Siz THY gibi görmeyin burayı. Burada asgari ücretle çalışan yardımcı teknisyenler var, adamların maaşları asgari ücretin altına düşecek, 5 bin liranın bile geçim sağlamadığı bu ülkede insanları çaresizliğe sevk etmeyin. Ölümü gösterip sıtmaya razı etmeyin.
Siz çalışanları sahipsiz sanmayın. Hiç kimse yoksa Airporthaber var. Nefes aldığımız sürece onlara karşı uygulanan haksız muamelenin karşısında olacağız.

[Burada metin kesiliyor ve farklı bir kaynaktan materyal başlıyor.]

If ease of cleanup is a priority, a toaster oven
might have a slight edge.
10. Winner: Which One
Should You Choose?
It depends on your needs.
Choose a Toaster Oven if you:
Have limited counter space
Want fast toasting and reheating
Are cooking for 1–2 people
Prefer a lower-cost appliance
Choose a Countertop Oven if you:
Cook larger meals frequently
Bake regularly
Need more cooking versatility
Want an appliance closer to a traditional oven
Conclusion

En sahipsizleri taşeronlar. THY’nin kargoda, teknikte ve diğer departmanlarda çalışan taşeronlar ise tamamen perişanları oynuyor. Onların sahipleri de yok. Sendikası da yok. Vekil, bürokrat, bakan, vali torpilleri de yok. Onlar patronların iki dudağı arasında her gün işten çıkarılma korkusu ile işlerine gidip gelip kısa çalışma ödeneğine mahkum. Bu taşeronların sesini duyacak, duyurabilecek ve haklarını savunabilecek hiç kimse yok. O açıdan taşeronların da sesi biziz. Onlara reva görülen çalış, çalış, çalış, hak aramaya gelince tutunacak hiçbir dalları yok. O yüzden taşeronları artık görmezden gelmeyin. Onların da aileleri ve hayatları olduğunu unutmayın. İşsiz kalma korkularının üzerini örtün. Tutunacak dalları olun.
Biz onlar için elimizden geldiğince ses olmaya devam edeceğiz.
Ve son söz.
Çalışanları dilenci gören, bir ay çalışıp bir ay ücretsiz izne zorlayan bu düzen umarım bir gün son bulur.